== TASK PROMPT ==
Copy out the material below word for word, from the line containing "pose: elev=191.9 azim=282.6" through the line containing "Dot at: (307, 260)", including both of those lines.

- - -

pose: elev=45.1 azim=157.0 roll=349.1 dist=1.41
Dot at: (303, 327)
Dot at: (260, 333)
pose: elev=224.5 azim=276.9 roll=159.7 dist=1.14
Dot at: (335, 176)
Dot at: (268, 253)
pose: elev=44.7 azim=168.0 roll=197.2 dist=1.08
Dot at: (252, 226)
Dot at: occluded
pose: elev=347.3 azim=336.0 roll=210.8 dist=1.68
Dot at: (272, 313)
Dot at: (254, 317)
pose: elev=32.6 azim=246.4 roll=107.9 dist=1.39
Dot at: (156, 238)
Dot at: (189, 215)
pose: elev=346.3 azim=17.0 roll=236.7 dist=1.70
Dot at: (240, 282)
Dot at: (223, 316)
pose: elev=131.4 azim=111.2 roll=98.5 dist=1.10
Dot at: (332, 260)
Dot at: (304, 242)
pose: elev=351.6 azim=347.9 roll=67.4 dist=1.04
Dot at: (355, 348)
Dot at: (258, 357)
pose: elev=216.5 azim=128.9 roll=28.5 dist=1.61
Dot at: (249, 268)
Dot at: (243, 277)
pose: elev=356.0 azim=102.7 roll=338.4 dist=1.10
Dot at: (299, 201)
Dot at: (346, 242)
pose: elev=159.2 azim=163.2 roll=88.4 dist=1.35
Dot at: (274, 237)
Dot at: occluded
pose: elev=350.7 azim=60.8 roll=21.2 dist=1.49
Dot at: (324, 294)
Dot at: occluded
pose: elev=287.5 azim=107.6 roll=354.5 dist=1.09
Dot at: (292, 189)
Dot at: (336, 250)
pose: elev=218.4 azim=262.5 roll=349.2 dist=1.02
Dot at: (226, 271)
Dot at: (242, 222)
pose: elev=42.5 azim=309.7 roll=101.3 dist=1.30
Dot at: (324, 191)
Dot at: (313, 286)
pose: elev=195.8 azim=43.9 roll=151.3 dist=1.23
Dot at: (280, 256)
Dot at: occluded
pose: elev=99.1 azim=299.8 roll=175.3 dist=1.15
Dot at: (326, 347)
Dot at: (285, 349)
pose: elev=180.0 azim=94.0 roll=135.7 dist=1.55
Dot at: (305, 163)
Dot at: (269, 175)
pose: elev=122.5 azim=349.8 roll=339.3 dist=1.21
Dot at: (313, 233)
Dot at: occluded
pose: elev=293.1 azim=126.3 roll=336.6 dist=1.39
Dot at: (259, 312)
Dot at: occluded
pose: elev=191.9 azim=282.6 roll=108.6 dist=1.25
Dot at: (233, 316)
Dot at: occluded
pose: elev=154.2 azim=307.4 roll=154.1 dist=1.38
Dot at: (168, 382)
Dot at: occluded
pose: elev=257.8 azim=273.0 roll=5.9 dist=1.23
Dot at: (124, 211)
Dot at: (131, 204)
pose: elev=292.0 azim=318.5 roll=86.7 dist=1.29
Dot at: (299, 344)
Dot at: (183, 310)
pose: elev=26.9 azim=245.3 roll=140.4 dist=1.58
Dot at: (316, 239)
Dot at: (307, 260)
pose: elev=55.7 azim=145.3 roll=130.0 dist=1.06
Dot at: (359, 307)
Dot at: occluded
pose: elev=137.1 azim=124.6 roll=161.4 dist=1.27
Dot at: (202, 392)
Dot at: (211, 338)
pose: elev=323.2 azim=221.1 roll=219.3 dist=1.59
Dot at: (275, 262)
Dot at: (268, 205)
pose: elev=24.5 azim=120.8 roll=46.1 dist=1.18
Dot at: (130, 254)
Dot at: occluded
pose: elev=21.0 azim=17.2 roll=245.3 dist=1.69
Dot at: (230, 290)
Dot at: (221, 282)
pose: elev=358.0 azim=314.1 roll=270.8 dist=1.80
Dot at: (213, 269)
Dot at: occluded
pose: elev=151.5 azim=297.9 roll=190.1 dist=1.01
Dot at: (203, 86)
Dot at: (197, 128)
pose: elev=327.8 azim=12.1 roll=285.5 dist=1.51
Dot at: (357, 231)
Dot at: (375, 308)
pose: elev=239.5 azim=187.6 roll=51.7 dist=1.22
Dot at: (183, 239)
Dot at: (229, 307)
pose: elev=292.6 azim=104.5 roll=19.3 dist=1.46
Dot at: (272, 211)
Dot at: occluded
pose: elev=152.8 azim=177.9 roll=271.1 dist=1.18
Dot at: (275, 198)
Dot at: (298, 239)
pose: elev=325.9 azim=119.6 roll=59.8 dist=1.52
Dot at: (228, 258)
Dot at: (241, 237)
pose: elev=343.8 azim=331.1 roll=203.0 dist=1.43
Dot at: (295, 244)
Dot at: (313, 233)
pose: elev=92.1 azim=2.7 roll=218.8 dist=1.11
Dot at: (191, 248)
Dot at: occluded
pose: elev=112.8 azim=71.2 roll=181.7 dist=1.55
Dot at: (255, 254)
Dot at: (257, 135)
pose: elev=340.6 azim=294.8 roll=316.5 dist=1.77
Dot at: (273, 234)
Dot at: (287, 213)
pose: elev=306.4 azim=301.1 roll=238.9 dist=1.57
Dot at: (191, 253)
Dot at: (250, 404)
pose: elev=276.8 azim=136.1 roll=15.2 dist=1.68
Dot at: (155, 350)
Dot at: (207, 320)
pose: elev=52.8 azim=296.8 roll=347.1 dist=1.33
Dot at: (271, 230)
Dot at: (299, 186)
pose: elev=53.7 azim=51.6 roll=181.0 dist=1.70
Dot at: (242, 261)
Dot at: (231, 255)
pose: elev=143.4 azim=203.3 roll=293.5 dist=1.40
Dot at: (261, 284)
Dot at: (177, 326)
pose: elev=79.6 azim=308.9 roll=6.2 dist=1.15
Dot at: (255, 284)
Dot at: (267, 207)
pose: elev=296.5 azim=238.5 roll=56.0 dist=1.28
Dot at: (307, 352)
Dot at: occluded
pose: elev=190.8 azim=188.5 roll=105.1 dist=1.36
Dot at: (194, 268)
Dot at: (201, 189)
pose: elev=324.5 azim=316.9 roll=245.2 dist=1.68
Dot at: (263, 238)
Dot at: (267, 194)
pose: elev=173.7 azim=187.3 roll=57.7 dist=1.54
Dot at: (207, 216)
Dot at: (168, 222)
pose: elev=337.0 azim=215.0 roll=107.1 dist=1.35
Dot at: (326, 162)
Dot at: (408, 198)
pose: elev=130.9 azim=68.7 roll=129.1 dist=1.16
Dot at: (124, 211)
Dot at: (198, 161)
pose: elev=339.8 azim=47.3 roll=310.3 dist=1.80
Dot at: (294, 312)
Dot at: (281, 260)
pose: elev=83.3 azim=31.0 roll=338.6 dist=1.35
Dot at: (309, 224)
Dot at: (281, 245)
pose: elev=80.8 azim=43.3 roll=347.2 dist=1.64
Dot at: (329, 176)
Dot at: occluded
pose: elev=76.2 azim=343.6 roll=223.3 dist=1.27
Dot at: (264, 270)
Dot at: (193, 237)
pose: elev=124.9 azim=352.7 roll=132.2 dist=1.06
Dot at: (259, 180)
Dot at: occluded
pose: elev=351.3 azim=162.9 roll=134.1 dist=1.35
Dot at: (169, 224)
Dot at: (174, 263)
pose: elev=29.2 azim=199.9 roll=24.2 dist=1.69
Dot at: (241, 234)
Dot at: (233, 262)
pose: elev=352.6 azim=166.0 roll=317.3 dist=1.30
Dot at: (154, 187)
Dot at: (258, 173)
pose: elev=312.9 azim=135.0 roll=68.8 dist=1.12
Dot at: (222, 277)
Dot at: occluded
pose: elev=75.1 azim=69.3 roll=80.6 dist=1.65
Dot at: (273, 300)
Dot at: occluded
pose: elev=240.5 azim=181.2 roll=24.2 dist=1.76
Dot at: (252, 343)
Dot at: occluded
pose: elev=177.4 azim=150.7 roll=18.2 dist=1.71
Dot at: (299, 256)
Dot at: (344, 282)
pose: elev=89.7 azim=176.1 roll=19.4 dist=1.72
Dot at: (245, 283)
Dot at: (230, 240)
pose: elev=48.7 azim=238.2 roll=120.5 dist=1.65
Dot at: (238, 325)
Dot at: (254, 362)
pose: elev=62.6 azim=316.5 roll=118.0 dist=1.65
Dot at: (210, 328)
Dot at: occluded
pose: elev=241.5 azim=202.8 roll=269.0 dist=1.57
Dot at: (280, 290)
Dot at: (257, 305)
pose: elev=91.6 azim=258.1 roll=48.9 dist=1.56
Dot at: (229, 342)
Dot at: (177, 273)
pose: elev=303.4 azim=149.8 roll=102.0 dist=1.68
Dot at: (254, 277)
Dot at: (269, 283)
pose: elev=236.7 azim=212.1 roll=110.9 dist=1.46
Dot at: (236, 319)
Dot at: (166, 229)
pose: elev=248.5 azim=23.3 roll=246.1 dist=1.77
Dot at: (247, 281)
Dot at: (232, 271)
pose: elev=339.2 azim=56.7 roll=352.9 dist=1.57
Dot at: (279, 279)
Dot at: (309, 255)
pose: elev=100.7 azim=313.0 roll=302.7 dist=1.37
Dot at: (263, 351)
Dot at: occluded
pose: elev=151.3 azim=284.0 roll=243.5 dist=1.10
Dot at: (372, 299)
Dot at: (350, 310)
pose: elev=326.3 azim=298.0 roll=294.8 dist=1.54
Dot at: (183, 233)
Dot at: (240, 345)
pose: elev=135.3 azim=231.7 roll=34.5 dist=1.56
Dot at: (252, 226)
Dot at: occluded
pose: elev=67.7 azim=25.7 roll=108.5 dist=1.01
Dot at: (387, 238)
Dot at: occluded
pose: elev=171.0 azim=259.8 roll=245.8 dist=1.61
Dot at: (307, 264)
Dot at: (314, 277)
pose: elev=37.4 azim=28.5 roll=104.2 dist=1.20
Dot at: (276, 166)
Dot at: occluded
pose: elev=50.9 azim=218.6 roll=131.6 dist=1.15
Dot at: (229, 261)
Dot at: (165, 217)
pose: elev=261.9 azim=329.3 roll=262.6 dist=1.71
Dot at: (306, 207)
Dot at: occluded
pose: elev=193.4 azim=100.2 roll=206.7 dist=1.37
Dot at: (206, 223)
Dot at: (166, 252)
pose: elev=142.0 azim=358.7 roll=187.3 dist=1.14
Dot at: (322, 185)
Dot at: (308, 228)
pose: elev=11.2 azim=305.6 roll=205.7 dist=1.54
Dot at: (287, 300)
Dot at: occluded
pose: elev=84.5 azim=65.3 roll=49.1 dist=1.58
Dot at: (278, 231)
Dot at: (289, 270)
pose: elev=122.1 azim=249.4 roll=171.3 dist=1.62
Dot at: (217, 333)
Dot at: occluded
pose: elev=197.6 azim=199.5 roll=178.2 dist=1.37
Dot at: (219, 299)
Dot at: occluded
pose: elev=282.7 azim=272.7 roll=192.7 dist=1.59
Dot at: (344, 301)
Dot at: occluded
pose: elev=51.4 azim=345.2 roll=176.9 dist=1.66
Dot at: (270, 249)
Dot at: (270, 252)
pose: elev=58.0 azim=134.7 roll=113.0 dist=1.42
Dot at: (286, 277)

- - -

== TASK RESULT ==
pose: elev=191.9 azim=282.6 roll=108.6 dist=1.25
Dot at: (233, 316)
Dot at: occluded
pose: elev=154.2 azim=307.4 roll=154.1 dist=1.38
Dot at: (168, 382)
Dot at: occluded
pose: elev=257.8 azim=273.0 roll=5.9 dist=1.23
Dot at: (124, 211)
Dot at: (131, 204)
pose: elev=292.0 azim=318.5 roll=86.7 dist=1.29
Dot at: (299, 344)
Dot at: (183, 310)
pose: elev=26.9 azim=245.3 roll=140.4 dist=1.58
Dot at: (316, 239)
Dot at: (307, 260)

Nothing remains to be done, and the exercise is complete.